Hass. Hass auf das Knastsystem, dass wieder und wieder unsere Freund_innen und Genoss_innen von unserer Seite reißt und einkerkert. Wut auf das staatliche System der Repression und seine Handlanger_innen, die in ihrere Unfähigkeit und blinden Raserei versuchen uns einzuschüchtern. Und glühender Widerstand von unserer Seite gegen diesen Versuch. Thunfisch, du (und viele andere Gefangene) bist nicht alleine!
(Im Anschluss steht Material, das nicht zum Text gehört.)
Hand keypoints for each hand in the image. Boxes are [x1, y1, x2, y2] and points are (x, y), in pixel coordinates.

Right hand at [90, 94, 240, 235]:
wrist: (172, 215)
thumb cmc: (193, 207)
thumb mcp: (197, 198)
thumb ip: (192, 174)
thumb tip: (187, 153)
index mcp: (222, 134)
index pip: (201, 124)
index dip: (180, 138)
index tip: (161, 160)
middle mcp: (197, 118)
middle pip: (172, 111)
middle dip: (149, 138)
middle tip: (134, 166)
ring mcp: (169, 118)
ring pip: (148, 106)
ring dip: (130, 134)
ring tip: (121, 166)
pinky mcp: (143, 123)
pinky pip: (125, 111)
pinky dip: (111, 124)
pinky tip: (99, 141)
Wir hier erwarten dich voller Entschlossenheit und werden die Scheisse gemeinsam mit dir durchstehen.
Unserer Wut und Solidarität lässt sich auf vielen Ebenen artikulieren: Ob direkte materielle Hilfe für Gefangene und die Soliarbeit, ob Briefe/Fotos in den Knast, ob Besuche der Prozesse oder Artikulation von Protest an öffentlichen Orten, sowie natürlich der militante Gegenangriff auf Orte der Repression – Unsere Möglichkeiten sind vielfältig, es gilt sie auch zu nutzen.
Bleibt informiert:
aaronbalu.blackborgs.org
freethunfisch.blackblorgs.org
Und kommt zum nächsten Prozesstermin von Balu am 13.12. (kein Scheiß) um 10 Uhr wahrscheinlich wieder Saal 218 (Wilsnacker Strasse).
Eventuell findet der Prozess endlich in einem größeren Saal statt, checkt kurzfristig nach Updates.
ps: Eine kleine Bermerkung am Rande – Wir waren sehr unzufrieden damit, dass regelmäßig solidarische Menschen nicht in das Gerichtsgebäude kamen und dann wieder gehen mussten. Deswegen haben wir uns ein Rotationsystem ausgedacht, sodass alle zumindest Teile eines Prozesstages besuchen können.